Most melanomas detected in a general-practice dermatology clinic were found by dermatologists during full-body skin examinations of patients who had come to the clinic for different complaints, according to a report in the August issue of Archives of Dermatology, one of the JAMA/Archives journals. In addition, cancers detected by dermatologists were thinner and more likely to be in situ—only on the outer layer of skin—than were cancers detected by patients.

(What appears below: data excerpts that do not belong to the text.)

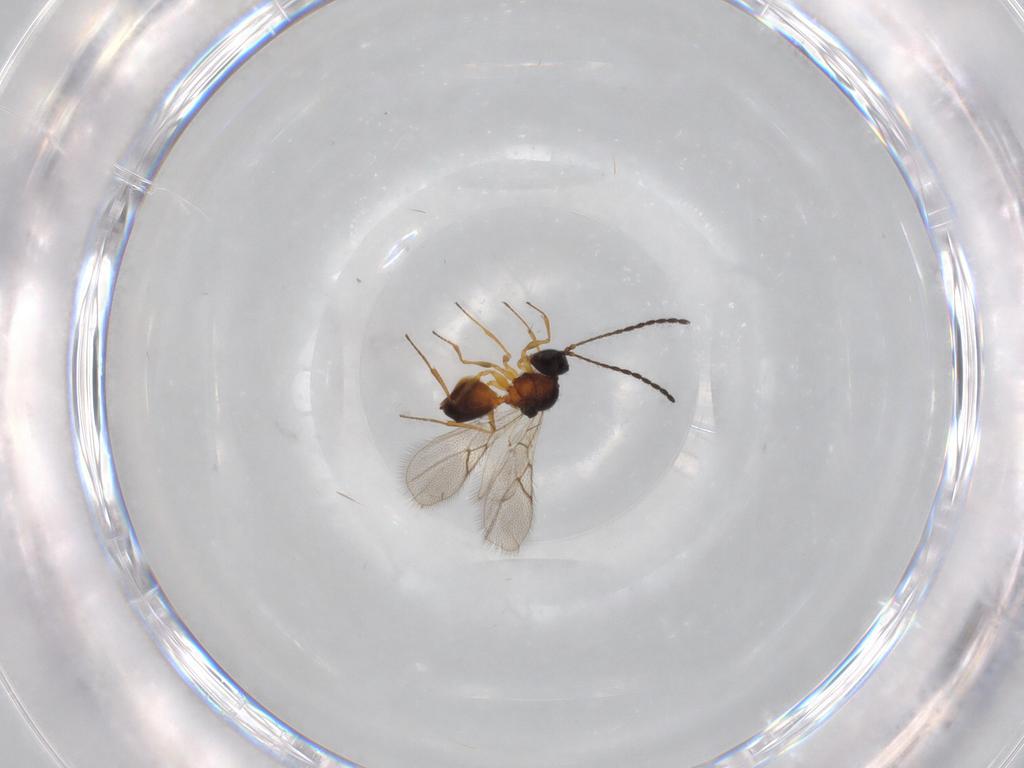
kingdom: Animalia
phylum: Arthropoda
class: Insecta
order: Hymenoptera
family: Figitidae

"Early melanoma detection is the cornerstone of effective treatment, but guidelines remain sparse regarding appropriate screening procedures for both the general population as well as high-risk patients," the authors write as background information in the article. "While it is known that screening identifies melanomas at an earlier stage than would be found otherwise and that physicians detect melanomas with less tumor thickness, the U.S. Preventive Services Task Force states that current evidence is insufficient to recommend for or against routine screening. The population seen in skin cancer screenings differs markedly from that seen in a dermatology practice with a high-risk patient population."
Jonathan Kantor, MD, MSCE, and Deborah E. Kantor, MSN, CRNP, of North Florida Dermatology Associates in Jacksonville, Florida, analyzed 126 cases of melanoma diagnosed at the practice between July 2005 and October 2008. Of these, 51 cases were invasive, meaning they had spread to deeper layers of the skin, and 75 were in situ.
Overall, 56.3% of all melanomas and 60% of melanomas in situ were detected by the dermatologists and were not among the reasons the patient had visited the clinic. "A greater proportion of melanomas in the physician-detected group (mean, 63.4%) than in the patient-detected group (mean, 54.5%) were in situ," the authors write.